Hamlet, Young Vic
From 7.00pm onwards ticket holders are invited to walk to their seats through a back stage maze transformed into the corridors of a mental asylum. Past therapy sessions, gymnasium timetables and arrows to the canteen, and a blank faced janitor who barges past you with a floor polisher. Interactive theatre that I fell for so completely that I suspected the abandoned hairbrush in the toilet might have been consciously placed there.
The characters are the inpatients and doctors of an institution run by Claudius, who issues both the orders and medication. Ian Rickson’s interpretation of Shakespeare’s Hamlet is sometimes very clever, though often rather forced.

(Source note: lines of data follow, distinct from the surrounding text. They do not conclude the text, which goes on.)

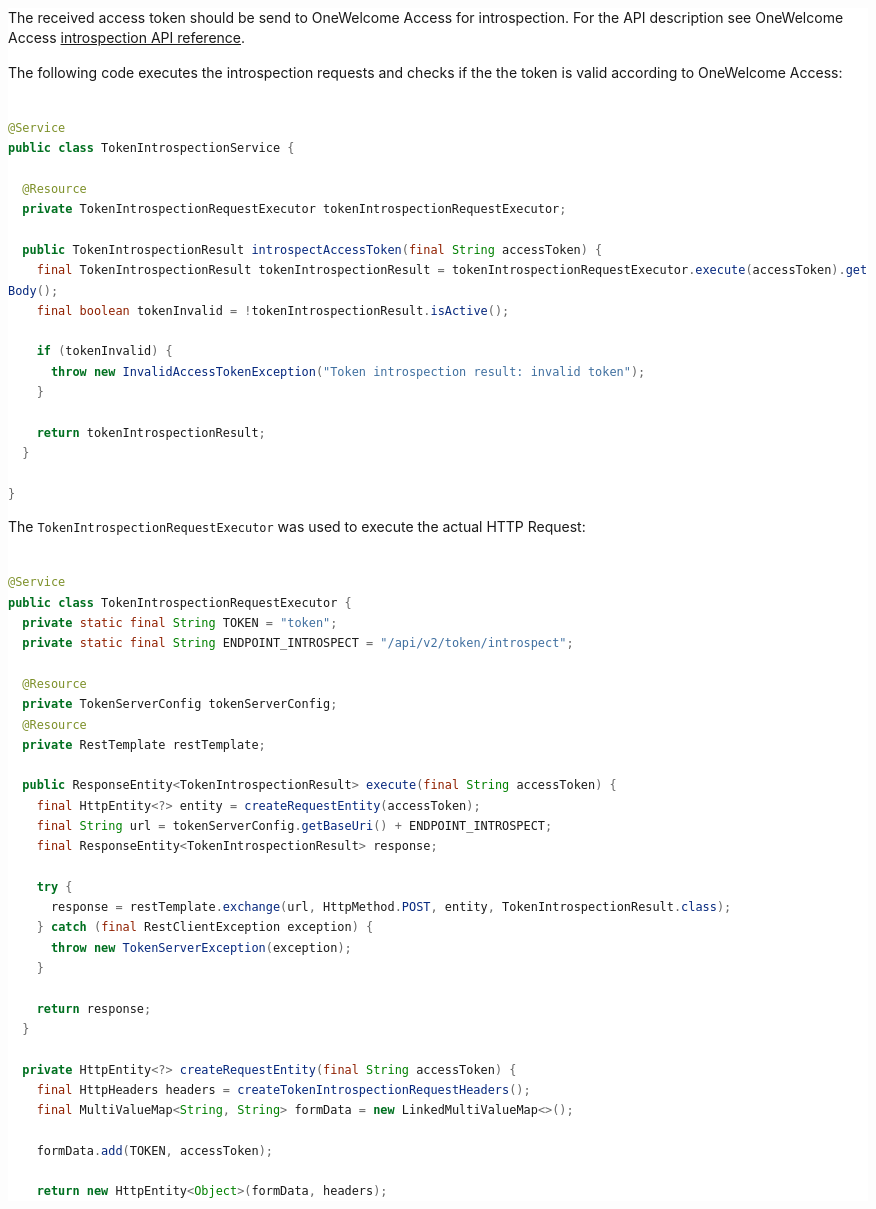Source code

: The received access token should be send to OneWelcome Access for introspection. For the API description see OneWelcome
Access [introspection API reference](../api-reference/token-introspection.md).

The following code executes the introspection requests and checks if the the token is valid according to OneWelcome Access:

```java

@Service
public class TokenIntrospectionService {

  @Resource
  private TokenIntrospectionRequestExecutor tokenIntrospectionRequestExecutor;

  public TokenIntrospectionResult introspectAccessToken(final String accessToken) {
    final TokenIntrospectionResult tokenIntrospectionResult = tokenIntrospectionRequestExecutor.execute(accessToken).getBody();
    final boolean tokenInvalid = !tokenIntrospectionResult.isActive();

    if (tokenInvalid) {
      throw new InvalidAccessTokenException("Token introspection result: invalid token");
    }

    return tokenIntrospectionResult;
  }

}
```

The `TokenIntrospectionRequestExecutor` was used to execute the actual HTTP Request:

```java

@Service
public class TokenIntrospectionRequestExecutor {
  private static final String TOKEN = "token";
  private static final String ENDPOINT_INTROSPECT = "/api/v2/token/introspect";

  @Resource
  private TokenServerConfig tokenServerConfig;
  @Resource
  private RestTemplate restTemplate;

  public ResponseEntity<TokenIntrospectionResult> execute(final String accessToken) {
    final HttpEntity<?> entity = createRequestEntity(accessToken);
    final String url = tokenServerConfig.getBaseUri() + ENDPOINT_INTROSPECT;
    final ResponseEntity<TokenIntrospectionResult> response;

    try {
      response = restTemplate.exchange(url, HttpMethod.POST, entity, TokenIntrospectionResult.class);
    } catch (final RestClientException exception) {
      throw new TokenServerException(exception);
    }

    return response;
  }

  private HttpEntity<?> createRequestEntity(final String accessToken) {
    final HttpHeaders headers = createTokenIntrospectionRequestHeaders();
    final MultiValueMap<String, String> formData = new LinkedMultiValueMap<>();

    formData.add(TOKEN, accessToken);

    return new HttpEntity<Object>(formData, headers);
```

There is a lot of fresh humour found amongst the madness: Polonius recording their conversations like diligent shrink and Rosencrantz (female in this version) and Guildenstern are brilliant as foolish doctors, and Ophelia’s breakdown is very poignant. But this institutional setting is too prescriptive a form, and though Sheen is very brilliant (especially in the later scenes) it seemed as though he might have made a better Jack Nicholson than Prince of Denmark and some of the more provoking monologues are rather lost.
An amazing amount of people left during the interval. They were those, I assume, who had come to see Sheen and not Hamlet, and had found the two hours of the first half had been enough. I think they did not give this version of the play its due and they missed the final twist, which I wont spoil, but which left me feel a little crazy.